Matty turned and saw that Kurt was looking at him with cold, tired eyes. He was like the cop in the movies who says to the criminal, I know about everything you've done, so you might as well just tell me about everything you've done.

And wow, Matty almost told Kurt. He almost said, I cheated on your mother with a woman named Locs. He almost went on through every terrible thing, every lie, every bit of deception and duplicitousness and doubt. And Matty actually might have done it, too. He might have told that story, if it had ended with, And that's why your mother died. That's why every single person in that room except for me and you and Henry died, and I'm sorry, because really, if you look at it a certain way, if you look at it a lot of certain ways, if you look at how it began and who it started with, then it started with me, and it's my fault that your mother was killed, and I would do anything to change that, but I can't, it's my fault, I'm sorry, please forgive me. Matty might have actually told that story, if it had ended there. But it would not have ended there. It would have gone on, into the hospital room, when Kurt had caught Matty crying and Matty had said he'd been thinking about Ellen, which was not true. He'd thought and cried plenty about Ellen, just as he'd thought and cried about his brother, his poor, weird brother, whom he'd never loved well enough. And he'd thought and cried plenty about Kurt himself, Kurt, whom he'd turned into a half orphan, Kurt, who clearly would have been better off if Matty had been killed and Ellen had lived.
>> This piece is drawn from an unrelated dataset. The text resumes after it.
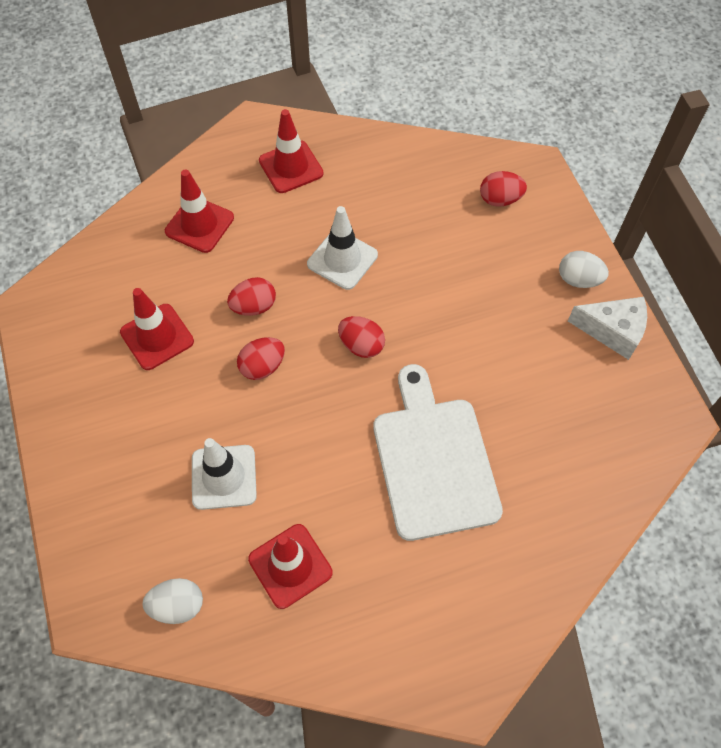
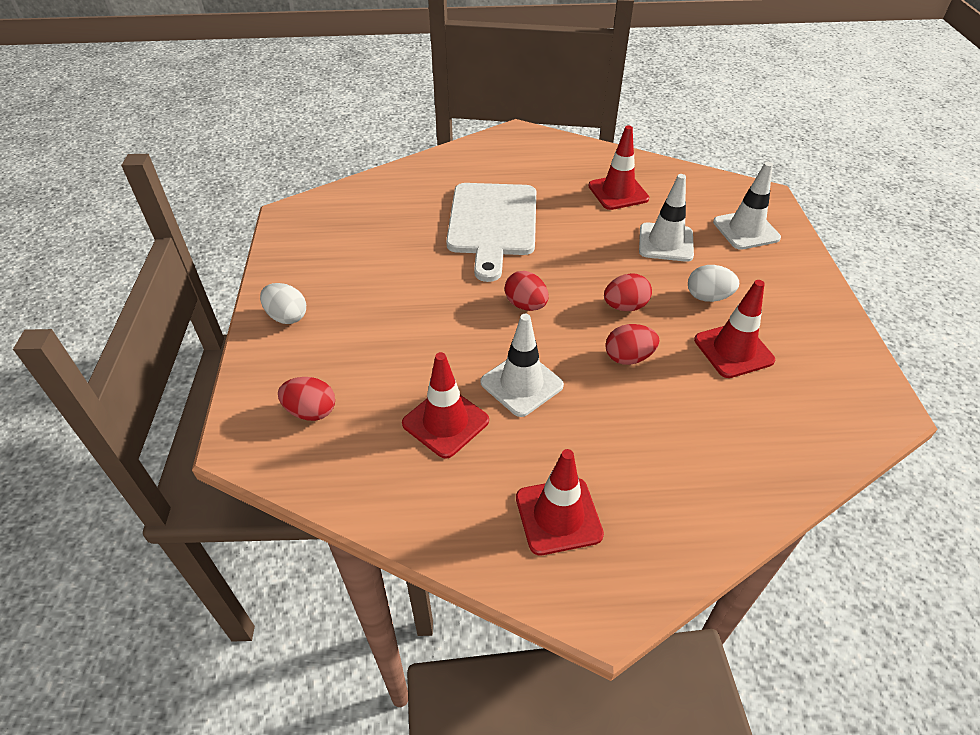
camera: 165 degrees left, 15 degrees down
(125, 525) = (746, 230): none -> white traffic cone
(178, 605) = (701, 188): white egg -> white egg (708, 297)
(199, 224) = (690, 460): red traffic cone -> red traffic cone (445, 422)
(612, 331) = (289, 273): white cheese -> none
But in the hospital room that day, Matty had not been thinking of any of those things, nor of any of those people. No, he'd been thinking about Locs, about the first time he'd kissed her; he'd been thinking about how he really did love her; he'd been thinking about how all of this could have been avoided if he'd just gone ahead and done what he'd promised Locs he would do, and that if he'd done that, everything and everybody would have ended up just fine. That's what he'd been crying and thinking about in the hospital room that day. That's where the story would have ended. And Matty just couldn't tell Kurt that story. He looked away from Kurt and out the window.

“That's gotta be wheat,” Matty finally said, and neither he nor Kurt said another word until they reached Skagen.